To get a sense of Mandalay’s pancake-flat sprawl, climb the 760ft hill that breaks it. The walk up covered stairways on the hill's southern slope is a major part of the experience – note that you'll need to go barefoot in places, as you pass through numerous temples and pagodas. The climb takes 30 minutes, but much longer if you allow for stops en route. The summit viewpoint is especially popular at sunset, when young monks converge on foreigners for language practice.
There are two southern stairways. The most obvious starts between two giant chinthe (half-lion, half-dragon guardian deities), with 1729 steps.
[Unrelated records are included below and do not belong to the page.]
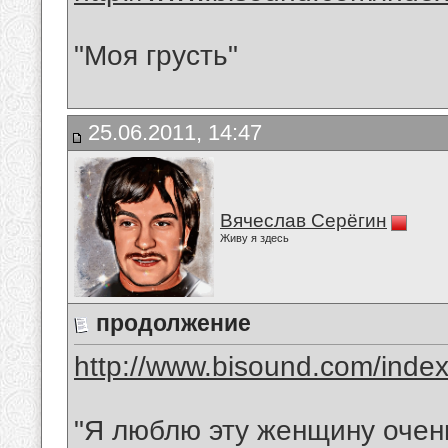
"Моя грусть"
25.06.2011, 14:47
Вячеслав Серёгин
Живу я здесь
продолжение
http://www.bisound.com/inde
"Я люблю эту женщину очен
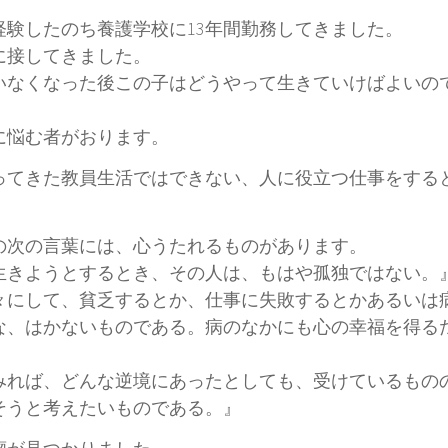
験したのち養護学校に13年間勤務してきました。
に接してきました。
いなくなった後この子はどうやって生きていけばよいの
に悩む者がおります。
ってきた教員生活ではできない、人に役立つ仕事をする
んの次の言葉には、心うたれるものがあります。
生きようとするとき、その人は、もはや孤独ではない。
々にして、貧乏するとか、仕事に失敗するとかあるいは
な、はかないものである。病のなかにも心の幸福を得る
みれば、どんな逆境にあったとしても、受けているもの
そうと考えたいものである。』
There's an alternative southeastern stairway that's more interesting for glimpsed views, but harder on the feet. The two routes converge, then climb to a shrine building containing a large standing buddha, whose outstretched arm points towards the royal palace. This evokes the legend in which the historical Buddha supposedly visited Burma, accompanied by his disciple Ananda, and on climbing Mandalay Hill prophesied that a great city would be founded below after 2400 years. Scholars calculated that to mean 1857, the year that King Mindon did indeed decree the capital’s move from Amarapura to Mandalay.
Further up, behind the forgettable Myatsawnyinaung Ordination Hall, are the windowless ruins of a three-storey stone fortress retaken from the Japanese by Britain’s Royal Berkshire Regiment in a battle in 1945.
Near the summit, on the eastern side, facing the penultimate stupa, a contemporary statue depicts ogress San Dha Mukhi offering forth her severed breasts. That’s the sort of display that might have alarmed the more squeamish, but according to legend her feat of self-mutilation impressed the Buddha so much that he ensured her reincarnation 2400 years later as King Mindon.
Mandalay Hill St, the winding one-way road for vehicles that begins at the corner of 10th and 68th Sts, is busy with locals jogging, walking and riding bikes up the steep switchbacks in the late afternoon.
Steeper stairways lead up from the north (in 25 minutes) or west (15 minutes), but there's little to see en route apart from canoodling couples (north) or lounging monks (west). Wear shoes for these stairways and, near the top of the northern route, be prepared to clamber across and between a trio of pipes.
It's possible to drive most of the way up Mandalay Hill. From the upper car park, both a lift and an escalator tower should be able to whisk you up to the hilltop. However, as both are often broken you'll probably need to walk the last five minutes on stairways. From 10th St at 68th St, shared pick-up route 16 (per person K1000) shuttles to the car park. Motorcycle taxis typically charge K3000 up and K2000 down (even though the down route is much further due to a long one-way loop).